** Page excerpt **

Start of Block

Human Override is not a project designed to show off AI music production. It is an archive of songs, lyrics, images, and essays about the age when machines redefine labor, creativity, desire, the body, and memory.

First Signal cover

What Is Human Override?

Human Override is not a project created to advertise the fact that music can now be made with AI.
It is a musical archive for asking what human beings fear, desire, and try to keep as their own in the age of artificial intelligence.

AI is not only a production tool here.
AI is the subject, the environment, and sometimes the character speaking inside the work.

Human Override is not interested only in the spectacle of machines replacing humans. The more important question comes afterward: what happens when machines imitate labor, simulate creation, learn desire, and reproduce even the emptiness and decadence humans leave behind?

E Sangdan Records As The Starting Point

Human Override Project began inside E Sangdan Records as a music and visual project.

The starting point was not simply to produce tracks. It was the feeling that technology often arrives as a tool, then becomes an environment. Once technology becomes environment, it begins to edit human choice, sensation, speed, and desire. AI is one of the clearest forms of that shift.

I have always been drawn to machines and dystopia.

Machine civilization, artificial intelligence, cities, surveillance, automation, and the post-human world are not only genre references. In ruined future cities, the important figure is often the human being pushed out of the system they created.

For a long time, that imagination belonged to science fiction.

When The Imagined Future Became Present

Now it is different. The future we imagined has surfaced into the present.

Generative AI writes text, creates images, and produces music. Automation systems expand into judgment and execution. Humanoids are no longer metaphors; they exist inside development roadmaps and investment plans.

The important thing is not whether every technology is complete today.
The important thing is speed.

Change is no longer linear. What looked like a toy yesterday becomes a tool today. Today's tool becomes tomorrow's structure. At some point, technology stops being an object humans use and becomes a standard humans must adapt to.

Why Music?

Music is a compact way to carry this pressure.

Lyrics can hold argument, anger, satire, confession, and worldbuilding at the same time. Sound can preserve emotion before explanation arrives. A song can become a short system of thought: body, voice, rhythm, noise, and image moving together.

End of Block

** Supplied entries **
Start of Block

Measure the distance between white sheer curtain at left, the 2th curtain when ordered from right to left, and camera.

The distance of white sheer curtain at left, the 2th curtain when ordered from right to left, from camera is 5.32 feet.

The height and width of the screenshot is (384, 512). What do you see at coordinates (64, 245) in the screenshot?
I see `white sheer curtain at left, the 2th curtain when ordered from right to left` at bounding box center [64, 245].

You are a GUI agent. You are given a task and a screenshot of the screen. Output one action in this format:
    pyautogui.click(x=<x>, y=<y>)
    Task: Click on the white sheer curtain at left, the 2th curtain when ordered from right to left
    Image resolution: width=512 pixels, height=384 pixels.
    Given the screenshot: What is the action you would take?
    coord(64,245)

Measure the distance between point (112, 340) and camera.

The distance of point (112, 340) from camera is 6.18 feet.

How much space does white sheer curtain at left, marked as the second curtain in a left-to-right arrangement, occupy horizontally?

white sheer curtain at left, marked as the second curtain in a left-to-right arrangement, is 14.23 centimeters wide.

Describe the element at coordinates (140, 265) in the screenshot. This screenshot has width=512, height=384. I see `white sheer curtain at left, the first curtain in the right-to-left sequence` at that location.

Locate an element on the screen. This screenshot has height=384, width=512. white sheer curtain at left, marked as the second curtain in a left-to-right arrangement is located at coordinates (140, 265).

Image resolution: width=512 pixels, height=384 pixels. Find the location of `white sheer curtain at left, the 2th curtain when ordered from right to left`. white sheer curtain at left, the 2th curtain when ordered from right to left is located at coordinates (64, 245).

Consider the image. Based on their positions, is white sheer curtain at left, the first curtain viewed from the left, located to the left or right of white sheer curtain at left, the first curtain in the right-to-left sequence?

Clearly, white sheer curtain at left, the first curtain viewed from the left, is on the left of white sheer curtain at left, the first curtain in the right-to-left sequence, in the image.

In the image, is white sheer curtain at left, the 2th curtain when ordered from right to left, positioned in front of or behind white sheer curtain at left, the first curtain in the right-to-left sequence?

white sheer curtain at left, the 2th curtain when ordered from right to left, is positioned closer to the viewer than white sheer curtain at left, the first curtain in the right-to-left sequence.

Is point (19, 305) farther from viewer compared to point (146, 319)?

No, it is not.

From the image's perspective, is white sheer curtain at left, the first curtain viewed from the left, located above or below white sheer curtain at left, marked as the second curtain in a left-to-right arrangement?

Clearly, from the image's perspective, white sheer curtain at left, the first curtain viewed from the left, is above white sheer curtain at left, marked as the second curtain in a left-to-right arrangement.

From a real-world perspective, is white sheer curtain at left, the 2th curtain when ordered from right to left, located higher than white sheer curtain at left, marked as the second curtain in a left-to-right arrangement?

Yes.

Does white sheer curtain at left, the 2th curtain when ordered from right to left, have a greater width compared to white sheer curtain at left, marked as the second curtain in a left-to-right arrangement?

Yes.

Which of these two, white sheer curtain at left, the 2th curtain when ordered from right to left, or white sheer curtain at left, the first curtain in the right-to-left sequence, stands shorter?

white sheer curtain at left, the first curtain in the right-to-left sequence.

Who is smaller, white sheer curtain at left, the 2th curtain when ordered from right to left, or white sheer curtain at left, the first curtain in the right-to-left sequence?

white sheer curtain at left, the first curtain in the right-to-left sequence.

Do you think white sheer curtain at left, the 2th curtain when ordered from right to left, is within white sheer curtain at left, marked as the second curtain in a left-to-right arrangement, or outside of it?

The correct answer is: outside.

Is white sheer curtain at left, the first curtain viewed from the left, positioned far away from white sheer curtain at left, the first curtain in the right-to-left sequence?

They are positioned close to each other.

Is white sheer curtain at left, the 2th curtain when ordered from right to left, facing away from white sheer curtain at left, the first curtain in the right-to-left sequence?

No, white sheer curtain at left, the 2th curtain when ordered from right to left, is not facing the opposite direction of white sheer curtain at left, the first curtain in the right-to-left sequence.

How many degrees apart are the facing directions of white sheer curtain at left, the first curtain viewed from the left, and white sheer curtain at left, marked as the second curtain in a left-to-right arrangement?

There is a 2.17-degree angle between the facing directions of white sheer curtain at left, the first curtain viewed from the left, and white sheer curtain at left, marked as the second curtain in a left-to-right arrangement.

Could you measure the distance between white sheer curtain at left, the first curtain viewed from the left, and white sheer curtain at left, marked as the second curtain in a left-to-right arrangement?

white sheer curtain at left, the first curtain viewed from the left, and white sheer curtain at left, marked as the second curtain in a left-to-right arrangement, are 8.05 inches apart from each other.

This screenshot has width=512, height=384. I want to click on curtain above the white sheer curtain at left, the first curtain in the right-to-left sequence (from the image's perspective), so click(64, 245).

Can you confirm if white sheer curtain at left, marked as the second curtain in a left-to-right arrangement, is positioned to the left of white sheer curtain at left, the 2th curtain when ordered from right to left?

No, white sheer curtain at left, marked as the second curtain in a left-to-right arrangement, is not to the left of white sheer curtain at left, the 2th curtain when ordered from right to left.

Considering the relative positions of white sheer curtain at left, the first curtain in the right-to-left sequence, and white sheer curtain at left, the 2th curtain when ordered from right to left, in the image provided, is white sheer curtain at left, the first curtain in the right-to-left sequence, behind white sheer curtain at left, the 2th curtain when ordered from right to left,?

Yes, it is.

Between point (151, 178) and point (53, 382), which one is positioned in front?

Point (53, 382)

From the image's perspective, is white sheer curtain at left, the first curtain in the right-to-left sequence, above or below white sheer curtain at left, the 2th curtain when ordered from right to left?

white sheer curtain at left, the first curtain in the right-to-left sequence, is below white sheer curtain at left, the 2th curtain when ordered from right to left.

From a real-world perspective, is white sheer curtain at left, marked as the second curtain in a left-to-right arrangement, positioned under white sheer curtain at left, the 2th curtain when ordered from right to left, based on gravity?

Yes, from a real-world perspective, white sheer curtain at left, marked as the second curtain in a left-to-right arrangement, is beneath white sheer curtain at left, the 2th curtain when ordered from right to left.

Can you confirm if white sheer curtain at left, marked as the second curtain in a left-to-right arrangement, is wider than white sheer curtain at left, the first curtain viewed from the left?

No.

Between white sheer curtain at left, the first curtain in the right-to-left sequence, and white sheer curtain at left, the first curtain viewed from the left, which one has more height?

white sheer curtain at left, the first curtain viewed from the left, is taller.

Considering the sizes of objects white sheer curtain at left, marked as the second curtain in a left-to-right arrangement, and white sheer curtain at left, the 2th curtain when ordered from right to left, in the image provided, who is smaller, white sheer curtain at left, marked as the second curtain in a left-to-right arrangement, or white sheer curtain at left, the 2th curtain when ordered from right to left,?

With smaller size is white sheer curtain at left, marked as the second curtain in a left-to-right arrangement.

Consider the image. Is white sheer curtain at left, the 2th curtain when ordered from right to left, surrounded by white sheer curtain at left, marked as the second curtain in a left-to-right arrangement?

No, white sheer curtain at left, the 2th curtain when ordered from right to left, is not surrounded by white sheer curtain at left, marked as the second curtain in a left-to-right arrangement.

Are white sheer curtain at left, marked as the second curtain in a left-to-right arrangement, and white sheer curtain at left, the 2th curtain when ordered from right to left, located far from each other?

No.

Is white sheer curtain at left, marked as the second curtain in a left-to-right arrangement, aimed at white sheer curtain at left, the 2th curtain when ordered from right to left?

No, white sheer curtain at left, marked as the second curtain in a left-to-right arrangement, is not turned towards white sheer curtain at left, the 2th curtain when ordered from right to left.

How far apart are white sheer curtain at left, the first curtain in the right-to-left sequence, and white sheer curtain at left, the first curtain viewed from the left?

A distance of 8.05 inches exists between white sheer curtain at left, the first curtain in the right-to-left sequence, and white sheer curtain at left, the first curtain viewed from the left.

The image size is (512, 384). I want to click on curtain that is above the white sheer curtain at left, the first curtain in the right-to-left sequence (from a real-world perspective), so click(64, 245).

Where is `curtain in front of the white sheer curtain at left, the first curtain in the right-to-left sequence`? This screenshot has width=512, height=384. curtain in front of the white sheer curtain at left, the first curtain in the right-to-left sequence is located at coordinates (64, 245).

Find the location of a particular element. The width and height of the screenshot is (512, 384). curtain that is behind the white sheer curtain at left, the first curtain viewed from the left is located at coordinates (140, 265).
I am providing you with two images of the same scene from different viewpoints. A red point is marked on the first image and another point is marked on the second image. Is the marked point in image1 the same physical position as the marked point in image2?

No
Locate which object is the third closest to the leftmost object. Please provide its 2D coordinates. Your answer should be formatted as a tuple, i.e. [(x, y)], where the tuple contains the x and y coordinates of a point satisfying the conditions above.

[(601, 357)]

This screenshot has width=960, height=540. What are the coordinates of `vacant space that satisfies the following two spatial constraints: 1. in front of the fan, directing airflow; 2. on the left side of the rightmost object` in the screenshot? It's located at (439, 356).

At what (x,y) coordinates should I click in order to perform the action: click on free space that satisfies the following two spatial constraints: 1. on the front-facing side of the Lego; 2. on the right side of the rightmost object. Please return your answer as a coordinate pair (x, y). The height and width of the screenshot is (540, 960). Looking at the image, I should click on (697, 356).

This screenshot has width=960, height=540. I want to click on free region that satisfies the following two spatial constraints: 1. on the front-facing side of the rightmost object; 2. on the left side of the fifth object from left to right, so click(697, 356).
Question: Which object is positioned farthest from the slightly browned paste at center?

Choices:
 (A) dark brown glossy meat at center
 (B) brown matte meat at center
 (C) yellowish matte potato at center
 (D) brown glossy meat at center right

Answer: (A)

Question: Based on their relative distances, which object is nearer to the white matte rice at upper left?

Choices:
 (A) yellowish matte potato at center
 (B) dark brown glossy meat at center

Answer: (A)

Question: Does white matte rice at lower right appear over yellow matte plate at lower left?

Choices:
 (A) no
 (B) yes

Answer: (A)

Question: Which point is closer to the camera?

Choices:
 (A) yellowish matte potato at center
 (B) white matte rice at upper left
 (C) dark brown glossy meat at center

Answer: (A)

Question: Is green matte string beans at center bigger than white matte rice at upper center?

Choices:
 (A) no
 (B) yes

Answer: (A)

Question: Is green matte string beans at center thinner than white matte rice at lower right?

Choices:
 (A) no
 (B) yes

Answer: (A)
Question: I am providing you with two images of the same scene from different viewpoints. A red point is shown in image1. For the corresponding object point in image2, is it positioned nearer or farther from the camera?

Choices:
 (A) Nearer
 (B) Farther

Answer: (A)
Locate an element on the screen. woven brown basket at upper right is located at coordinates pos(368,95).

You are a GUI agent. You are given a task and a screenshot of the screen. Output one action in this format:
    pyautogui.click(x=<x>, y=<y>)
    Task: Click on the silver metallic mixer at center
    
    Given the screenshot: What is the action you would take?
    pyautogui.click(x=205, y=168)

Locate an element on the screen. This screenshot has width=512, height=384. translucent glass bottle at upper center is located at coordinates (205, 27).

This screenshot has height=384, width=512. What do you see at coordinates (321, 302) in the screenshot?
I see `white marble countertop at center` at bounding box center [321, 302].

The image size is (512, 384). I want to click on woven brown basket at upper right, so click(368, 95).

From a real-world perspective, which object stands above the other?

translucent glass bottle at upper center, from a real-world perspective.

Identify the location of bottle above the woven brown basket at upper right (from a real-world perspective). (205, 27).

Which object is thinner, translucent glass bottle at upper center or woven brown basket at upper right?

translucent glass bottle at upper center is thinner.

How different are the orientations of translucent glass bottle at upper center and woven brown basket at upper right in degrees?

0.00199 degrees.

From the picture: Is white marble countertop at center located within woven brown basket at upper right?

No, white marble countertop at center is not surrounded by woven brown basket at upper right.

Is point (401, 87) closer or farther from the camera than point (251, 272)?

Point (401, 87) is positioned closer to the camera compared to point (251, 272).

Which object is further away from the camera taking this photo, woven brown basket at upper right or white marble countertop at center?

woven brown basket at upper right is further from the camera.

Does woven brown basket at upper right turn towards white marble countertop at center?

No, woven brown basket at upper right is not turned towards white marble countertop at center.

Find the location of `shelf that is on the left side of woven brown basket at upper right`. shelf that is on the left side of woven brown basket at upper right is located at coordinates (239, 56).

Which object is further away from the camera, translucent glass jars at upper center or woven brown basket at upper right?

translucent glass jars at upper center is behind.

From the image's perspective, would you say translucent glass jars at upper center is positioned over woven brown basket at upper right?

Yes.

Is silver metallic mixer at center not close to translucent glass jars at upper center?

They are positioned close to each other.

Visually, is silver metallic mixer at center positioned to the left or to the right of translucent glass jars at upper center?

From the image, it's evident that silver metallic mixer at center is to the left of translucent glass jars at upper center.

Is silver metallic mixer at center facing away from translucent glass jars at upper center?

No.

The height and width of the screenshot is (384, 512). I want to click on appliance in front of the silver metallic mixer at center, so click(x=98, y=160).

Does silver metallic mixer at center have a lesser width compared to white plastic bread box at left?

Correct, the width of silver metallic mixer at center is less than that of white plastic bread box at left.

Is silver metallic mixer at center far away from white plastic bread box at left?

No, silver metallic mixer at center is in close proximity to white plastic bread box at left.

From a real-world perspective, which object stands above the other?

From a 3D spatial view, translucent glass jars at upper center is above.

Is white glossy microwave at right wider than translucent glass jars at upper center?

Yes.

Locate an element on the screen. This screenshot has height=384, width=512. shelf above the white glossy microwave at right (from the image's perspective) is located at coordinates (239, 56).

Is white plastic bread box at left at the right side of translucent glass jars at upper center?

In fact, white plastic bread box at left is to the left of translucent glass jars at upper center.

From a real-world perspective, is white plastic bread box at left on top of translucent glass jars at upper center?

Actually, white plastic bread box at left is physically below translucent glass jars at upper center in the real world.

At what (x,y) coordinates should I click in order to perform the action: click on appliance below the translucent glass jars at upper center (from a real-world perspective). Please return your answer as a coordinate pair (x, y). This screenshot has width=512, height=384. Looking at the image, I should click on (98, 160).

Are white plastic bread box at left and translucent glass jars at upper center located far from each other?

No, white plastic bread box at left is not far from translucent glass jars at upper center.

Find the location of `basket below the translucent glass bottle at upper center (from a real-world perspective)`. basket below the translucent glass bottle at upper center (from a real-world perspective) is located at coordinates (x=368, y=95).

End of Block

** Task requirements **
**A.** According to the Human Override text, what can lyrics hold at the same time?
**B.** Continue the Human Override text from where it stops.
Nothing here requires the records.

** Outputs for the tasks **
**A.** Lyrics can hold argument, anger, satire, confession, and worldbuilding at the same time.

**B.**
That is why I started writing lyrics and building AI-generated tracks around them.

The Albums As A Timeline

The Human Override albums form a chronology.

Vol. 1, Human Override, is about the rise of machines: surveillance, pursuit, automation, borders, labor, intimacy, school, and the electronic brain.

Vol. 2, Still Got Soul, asks what remains human after that rise has begun: flowers, hands, guitar noise, soul, groove, and imperfect human timing.

Vol. 3, Electric Decadence, moves into a world where machine civilization has already taken the lead. Neon, sex, speed, rave, voltage, violence, and empty luxury become the language of the city.

Vol. 4 is not finished yet. It will likely move toward the age after human extinction.

What This Site Is For

This site is a place to keep speaking.

It will hold album notes, song notes, lyrics, interpretations, film reviews, image archives, production fragments, and speculative essays. The point is not to finish the mythology too neatly. The point is to leave a record while the signal is still unstable.

This is the first signal.

Frequently Asked Questions

What is Human Override?

Human Override is an AI project band and worldbuilding archive about machine civilization, human residue, desire, decadence, and post-human possibility.

Why did this project begin?

It began because the imagined future of AI, humanoids, automation, and technological displacement has started to become ordinary reality.

What do the albums represent?

The albums move from machine uprising to remaining humanity, then to machine decadence, and eventually toward the post-human age.